# Garrison Stove Works: The Garrison Two



## Mr. C Jones (Feb 7, 2014)

I got this little stove at an auction. The tag says The Garrison Two.







It has good firebrick and both of the draft control knobs.  











We cleaned it up and it seems to work great.  






Any tips or tutorials on how to install one of these? Can I go through the wall or do I have to put it through the ceiling? I have quite a bit of pipe and a hearth for it to sit upon.  Could this be ideal for a small hunting cabin?

Thanks again for your time,

Mr. C Jones


----------



## arbutus (Feb 7, 2014)

My inlaws had one of those that was their only heat source for years.  It is still in use by my sister in law in the same home now.
Theirs had a nice soapstone top, but it doesn't look like that was required.  They hardly ever burned with the doors open, but with a good fire there was very little smoke spillage, so you could if you wanted to.

After seeing theirs operate, I would recommend the use of a flue thermometer to keep a handle on temperatures.  You can definitely overfire that stove with a good load of dry wood if you leave the air ports all the way open.

Their chimney ran up through the roof and drew well.


----------



## Mr. C Jones (Feb 7, 2014)

arbutus said:


> Their chimney ran up through the roof and drew well.



Thank you for your reply.  So off the back of this stove i would need a curved pipe like the one from the pics to make the pipe go UP THROUGH the roof?  Is going straight through the wall possible, or will it not draw unless the piping goes UP?


----------



## arbutus (Feb 7, 2014)

I was just commenting on their installation.  Straight through the wall, into a supported tee or elbow, then up past the roof the required amount *should* be possible.  Draft depends on how hot you burn, outdoor air temperature, wind and nearby obstacles, and chimney height.

If you aren't familiar with chimney installation, do some searching and reading here, and make sure your installation is safe.
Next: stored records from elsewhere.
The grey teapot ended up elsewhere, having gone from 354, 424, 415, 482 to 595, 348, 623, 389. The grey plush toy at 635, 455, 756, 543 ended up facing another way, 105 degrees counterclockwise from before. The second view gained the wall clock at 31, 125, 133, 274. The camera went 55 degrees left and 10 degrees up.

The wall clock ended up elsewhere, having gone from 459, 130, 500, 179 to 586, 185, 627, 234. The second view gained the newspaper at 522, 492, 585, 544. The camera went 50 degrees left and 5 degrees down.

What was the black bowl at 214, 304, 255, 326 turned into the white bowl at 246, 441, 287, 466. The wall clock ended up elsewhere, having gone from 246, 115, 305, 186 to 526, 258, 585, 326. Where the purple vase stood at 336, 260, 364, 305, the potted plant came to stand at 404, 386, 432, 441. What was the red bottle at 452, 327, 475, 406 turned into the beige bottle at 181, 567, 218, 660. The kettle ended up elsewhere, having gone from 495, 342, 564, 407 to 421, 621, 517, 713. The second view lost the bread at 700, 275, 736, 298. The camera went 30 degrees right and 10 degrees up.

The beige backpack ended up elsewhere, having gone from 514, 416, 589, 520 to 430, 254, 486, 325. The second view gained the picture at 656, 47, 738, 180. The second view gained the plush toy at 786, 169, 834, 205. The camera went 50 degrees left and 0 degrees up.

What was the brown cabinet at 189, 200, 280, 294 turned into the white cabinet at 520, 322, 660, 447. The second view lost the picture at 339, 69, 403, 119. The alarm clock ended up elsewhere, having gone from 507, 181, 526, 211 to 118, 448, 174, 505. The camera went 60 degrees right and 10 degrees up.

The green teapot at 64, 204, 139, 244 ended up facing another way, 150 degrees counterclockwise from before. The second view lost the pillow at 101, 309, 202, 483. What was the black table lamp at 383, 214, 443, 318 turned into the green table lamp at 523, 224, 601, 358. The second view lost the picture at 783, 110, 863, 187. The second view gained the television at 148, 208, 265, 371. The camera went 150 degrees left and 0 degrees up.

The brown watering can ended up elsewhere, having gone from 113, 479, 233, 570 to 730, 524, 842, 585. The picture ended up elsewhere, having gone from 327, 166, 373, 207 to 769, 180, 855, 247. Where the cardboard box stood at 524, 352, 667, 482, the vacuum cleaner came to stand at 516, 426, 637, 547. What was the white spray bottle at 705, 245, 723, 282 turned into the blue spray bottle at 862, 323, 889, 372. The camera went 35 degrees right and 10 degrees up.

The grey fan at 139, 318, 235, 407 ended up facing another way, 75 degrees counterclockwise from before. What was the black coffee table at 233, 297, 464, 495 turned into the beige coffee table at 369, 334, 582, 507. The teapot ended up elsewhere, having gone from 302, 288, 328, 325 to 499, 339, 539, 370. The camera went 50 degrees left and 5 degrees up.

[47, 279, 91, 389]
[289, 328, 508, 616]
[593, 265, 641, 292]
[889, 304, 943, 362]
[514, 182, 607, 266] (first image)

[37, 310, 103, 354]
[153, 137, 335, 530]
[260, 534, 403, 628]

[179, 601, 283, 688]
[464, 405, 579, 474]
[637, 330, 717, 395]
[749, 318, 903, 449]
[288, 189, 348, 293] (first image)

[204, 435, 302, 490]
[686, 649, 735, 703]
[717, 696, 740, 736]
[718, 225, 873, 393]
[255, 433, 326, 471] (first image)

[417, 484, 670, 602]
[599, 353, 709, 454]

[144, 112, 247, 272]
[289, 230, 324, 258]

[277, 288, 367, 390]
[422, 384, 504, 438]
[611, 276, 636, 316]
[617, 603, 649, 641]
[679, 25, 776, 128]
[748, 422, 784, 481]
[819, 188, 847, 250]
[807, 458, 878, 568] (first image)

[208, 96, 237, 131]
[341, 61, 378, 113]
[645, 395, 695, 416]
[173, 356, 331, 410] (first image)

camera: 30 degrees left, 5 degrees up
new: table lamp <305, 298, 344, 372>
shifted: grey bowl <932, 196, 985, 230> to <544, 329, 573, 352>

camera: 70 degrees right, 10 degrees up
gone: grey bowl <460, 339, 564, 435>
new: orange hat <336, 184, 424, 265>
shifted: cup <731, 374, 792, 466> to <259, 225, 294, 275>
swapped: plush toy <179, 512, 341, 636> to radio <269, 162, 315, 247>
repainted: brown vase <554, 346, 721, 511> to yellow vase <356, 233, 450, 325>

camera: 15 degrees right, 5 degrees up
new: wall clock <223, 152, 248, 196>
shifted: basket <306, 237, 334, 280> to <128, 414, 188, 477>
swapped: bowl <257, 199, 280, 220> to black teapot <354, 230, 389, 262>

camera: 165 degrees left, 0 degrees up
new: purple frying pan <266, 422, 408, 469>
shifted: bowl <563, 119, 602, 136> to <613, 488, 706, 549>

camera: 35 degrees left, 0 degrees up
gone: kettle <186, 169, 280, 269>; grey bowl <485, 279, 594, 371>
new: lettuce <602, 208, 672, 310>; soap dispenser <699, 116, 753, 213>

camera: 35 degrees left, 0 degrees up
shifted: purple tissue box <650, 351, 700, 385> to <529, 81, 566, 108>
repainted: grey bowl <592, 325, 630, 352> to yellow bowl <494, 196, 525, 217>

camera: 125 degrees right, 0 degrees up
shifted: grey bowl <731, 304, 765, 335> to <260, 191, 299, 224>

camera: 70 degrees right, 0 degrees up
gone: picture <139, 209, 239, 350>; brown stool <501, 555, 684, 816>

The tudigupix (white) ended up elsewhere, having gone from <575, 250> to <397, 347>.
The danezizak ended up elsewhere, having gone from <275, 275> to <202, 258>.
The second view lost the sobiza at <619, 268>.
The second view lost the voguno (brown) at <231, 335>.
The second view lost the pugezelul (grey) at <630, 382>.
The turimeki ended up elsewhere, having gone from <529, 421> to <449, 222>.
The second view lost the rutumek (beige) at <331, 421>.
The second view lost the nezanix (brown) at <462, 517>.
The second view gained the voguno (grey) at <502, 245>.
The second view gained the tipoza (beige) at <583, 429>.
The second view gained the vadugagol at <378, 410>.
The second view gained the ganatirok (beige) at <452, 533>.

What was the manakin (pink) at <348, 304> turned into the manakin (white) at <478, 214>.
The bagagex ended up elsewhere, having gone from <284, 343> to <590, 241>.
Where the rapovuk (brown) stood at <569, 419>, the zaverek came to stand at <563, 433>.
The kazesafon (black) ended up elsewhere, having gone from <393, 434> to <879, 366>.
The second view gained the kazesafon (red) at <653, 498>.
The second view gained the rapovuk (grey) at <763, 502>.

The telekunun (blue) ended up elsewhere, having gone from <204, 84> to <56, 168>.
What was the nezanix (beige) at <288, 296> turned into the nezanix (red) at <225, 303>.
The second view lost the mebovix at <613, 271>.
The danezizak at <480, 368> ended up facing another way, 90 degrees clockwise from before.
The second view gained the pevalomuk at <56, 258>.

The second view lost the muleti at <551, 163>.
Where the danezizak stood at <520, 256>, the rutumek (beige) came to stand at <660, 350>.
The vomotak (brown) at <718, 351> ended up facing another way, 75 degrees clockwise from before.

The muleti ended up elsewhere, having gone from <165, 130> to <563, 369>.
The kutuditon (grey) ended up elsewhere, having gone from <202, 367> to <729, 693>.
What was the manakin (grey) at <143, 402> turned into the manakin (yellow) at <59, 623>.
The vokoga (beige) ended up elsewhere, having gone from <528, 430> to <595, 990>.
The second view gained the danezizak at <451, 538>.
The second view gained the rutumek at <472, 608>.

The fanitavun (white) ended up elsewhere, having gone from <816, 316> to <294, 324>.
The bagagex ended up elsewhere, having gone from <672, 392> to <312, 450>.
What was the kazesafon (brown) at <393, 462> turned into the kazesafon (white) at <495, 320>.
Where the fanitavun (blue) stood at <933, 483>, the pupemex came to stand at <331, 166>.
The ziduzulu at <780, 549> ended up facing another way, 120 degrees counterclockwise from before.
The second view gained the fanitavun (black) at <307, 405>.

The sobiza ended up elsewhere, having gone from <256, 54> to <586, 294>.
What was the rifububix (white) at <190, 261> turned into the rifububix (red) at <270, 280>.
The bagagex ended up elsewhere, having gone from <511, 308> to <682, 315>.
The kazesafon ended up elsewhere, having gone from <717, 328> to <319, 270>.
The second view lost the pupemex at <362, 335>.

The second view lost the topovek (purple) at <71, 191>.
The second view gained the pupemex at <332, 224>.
Outside, through the wall or ceiling, and above the ceiling you should have class A chimney, inside you can use either single or double wall stove pipe.  Maintain proper clearances, use proper thimbles and insulation blocking, and you will be fine.


----------



## Sugar Island Bob (Feb 15, 2014)

Mr. C Jones said:


> I got this little stove at an auction. The tag says The Garrison Two.
> 
> 
> 
> ...


I


----------



## Sugar Island Bob (Feb 15, 2014)

I have the exact same stove burning right now in my shop.  Picked it up used and rusted for $50 a few years ago, got rid of the rust and put some paint on just like you did.  I use it everyday, during the winter.  It's like a friend all winter


----------